The construct validity of VPA is better established than that of VBV. Researchers have reported high correlations between VPA and VBV, particularly with stronger sexual stimuli, but others have found low or no concordance between the two signals (Heiman, 1976; Meston and Gorzalka, 1995). VPA appears to be more sensitive to changes in stimulus intensity than VBV (Geer et al., 1974; Osborn & Pollack, 1977). VPA also corresponds more closely with subjective reports of sexual arousal than VBV (Heiman, 1977). Finally, VBV changes in response to increases in general arousal, indicating that VBV is less specific to sexual arousal than VPA (Laan, Everaerd, & Evers, 1995).
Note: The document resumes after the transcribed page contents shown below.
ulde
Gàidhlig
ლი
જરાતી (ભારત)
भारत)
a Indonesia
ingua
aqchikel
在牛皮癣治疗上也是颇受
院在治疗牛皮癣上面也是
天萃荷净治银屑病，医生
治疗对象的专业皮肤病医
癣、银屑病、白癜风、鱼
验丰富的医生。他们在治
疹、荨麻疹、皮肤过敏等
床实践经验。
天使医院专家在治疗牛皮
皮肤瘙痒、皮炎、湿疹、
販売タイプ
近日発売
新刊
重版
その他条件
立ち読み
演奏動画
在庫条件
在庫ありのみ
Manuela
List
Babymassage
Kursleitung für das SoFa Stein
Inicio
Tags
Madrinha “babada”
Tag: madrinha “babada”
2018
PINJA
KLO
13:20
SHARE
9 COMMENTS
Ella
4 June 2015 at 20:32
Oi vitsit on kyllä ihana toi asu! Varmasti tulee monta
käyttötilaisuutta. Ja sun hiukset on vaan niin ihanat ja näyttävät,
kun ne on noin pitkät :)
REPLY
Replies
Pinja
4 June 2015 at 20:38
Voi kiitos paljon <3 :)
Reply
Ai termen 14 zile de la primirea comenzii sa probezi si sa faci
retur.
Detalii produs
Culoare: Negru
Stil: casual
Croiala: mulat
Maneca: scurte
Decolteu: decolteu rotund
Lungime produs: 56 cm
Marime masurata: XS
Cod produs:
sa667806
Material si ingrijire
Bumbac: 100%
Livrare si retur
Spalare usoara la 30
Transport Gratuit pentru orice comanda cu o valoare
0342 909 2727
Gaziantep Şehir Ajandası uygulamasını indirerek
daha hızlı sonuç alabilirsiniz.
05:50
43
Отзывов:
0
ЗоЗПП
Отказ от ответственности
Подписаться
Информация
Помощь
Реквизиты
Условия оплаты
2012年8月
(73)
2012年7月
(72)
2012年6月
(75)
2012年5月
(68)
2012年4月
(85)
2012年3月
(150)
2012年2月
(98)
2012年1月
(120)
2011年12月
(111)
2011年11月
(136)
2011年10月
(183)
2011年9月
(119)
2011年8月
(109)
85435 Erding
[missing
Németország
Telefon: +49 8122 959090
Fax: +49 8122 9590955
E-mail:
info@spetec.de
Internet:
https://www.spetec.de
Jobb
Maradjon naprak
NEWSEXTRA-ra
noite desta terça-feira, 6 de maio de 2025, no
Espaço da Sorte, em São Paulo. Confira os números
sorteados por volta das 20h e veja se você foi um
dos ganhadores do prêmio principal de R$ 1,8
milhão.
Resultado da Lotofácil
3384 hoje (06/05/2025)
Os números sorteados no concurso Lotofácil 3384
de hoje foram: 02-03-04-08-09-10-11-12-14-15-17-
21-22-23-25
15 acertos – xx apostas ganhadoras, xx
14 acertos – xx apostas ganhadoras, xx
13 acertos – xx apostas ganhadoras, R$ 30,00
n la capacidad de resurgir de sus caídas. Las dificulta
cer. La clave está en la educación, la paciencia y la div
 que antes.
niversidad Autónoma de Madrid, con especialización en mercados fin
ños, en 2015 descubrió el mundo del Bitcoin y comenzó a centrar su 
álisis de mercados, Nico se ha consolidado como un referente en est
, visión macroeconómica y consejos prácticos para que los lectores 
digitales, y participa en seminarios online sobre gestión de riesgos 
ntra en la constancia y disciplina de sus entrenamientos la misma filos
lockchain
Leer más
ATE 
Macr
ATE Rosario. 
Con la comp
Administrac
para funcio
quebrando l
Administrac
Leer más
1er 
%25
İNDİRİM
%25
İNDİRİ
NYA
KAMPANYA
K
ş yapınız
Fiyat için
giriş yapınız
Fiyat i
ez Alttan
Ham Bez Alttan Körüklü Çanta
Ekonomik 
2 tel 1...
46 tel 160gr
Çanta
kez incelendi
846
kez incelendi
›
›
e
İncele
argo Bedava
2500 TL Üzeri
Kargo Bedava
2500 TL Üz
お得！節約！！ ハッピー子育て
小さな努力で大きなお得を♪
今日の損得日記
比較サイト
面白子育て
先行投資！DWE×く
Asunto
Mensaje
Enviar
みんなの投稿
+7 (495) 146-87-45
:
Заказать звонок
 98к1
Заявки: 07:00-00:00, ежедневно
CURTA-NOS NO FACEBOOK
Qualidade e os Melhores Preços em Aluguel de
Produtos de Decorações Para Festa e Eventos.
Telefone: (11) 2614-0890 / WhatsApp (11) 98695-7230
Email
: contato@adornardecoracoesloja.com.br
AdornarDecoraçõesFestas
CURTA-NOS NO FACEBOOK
Two studies have directly assessed the sensitivity and specificity of VPA (Laan et al., 1995; Prause, Cerny, & Janssen, 2004). Both studies measured responses of sexually functional women to sexual, anxiety inducing, sexually threatening, and neutral film excerpts, and found maximal increases in VPA to the sexual stimulus and moderate increases to the sexually threatening film. (Participants also reported intermediate levels of sexual arousal to the sexual-threat stimulus.) On both studies, VPA did not increase in response to anxiety-inducing stimuli. These results demonstrate response specificity of vaginal vasocongestion to sexual stimuli."